According to wikipedia the Internet is a global computer network providing a variety of information and communication facilities, consisting of interconnected networks using standardized communication protocols. In other words, it's the spider web of all the connected computers around the world that are able to communicate with each other using a set of standard methods.
In contrast, the Web is defined as an information system on the Internet that allows documents to be connected to other documents by hypertext links, enabling the user to search for information by moving from one document to another.
In order to build this system we needed two things, to agree on a set of protocols for a users computer to use when communicating with servers (or other users) and software that implemented the needed functionality to display documents and facilitate the linking between documents. This second requirement was the web browser.
As a system built on top of the internet, the web is the layer through which the majority of internet users interact with the network. The web browser has become the de-facto face of the internet, by displaying the sites that reside on the web. In doing so, the web browser has become one of the most popular software run-times out there.

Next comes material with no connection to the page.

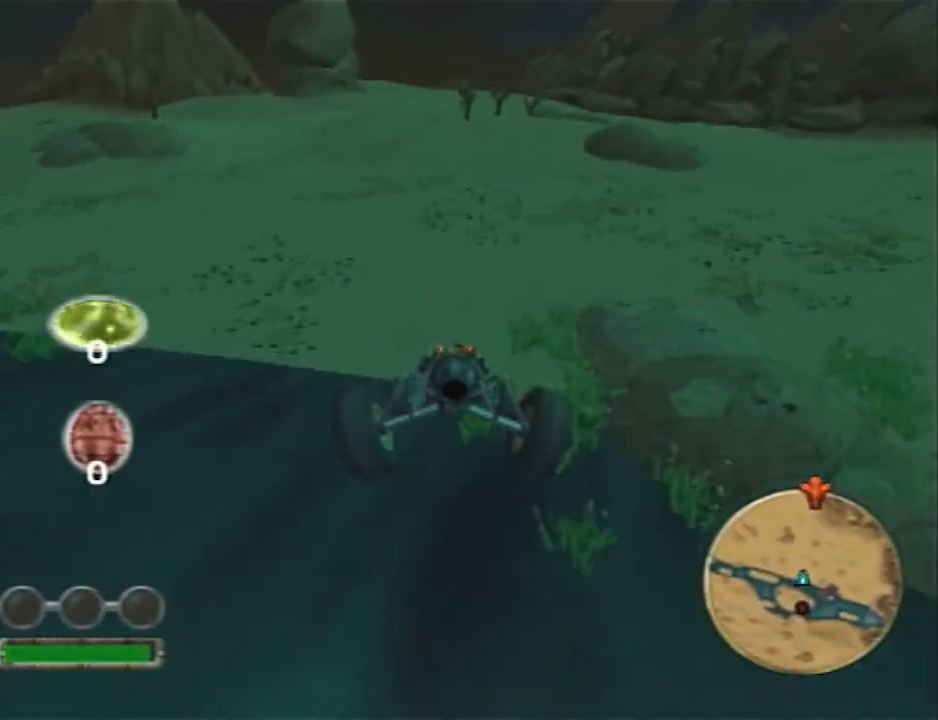
{"dt_ms": 500, "buttons": ["CROSS"], "left_stick": "center", "right_stick": "center", "events": []}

Over time, as folks realized what you can do on top of the basic underpinnings of the web, browsers have matured, adding capability both as part of the underlying program as well as within the scripting runtime exposed to web pages.
The awesome thing about how the web has matured over time is that we can now build full-function applications that run inside of the browser, giving us a relatively standard, open, cross-platform (versions run on any operating system, Windows, Linux, etc...) runtime for client-side applications. And paired with the relatively simple yet powerful HTTP protocol for network communication we can build really complex, yet highly scalable tools for our users.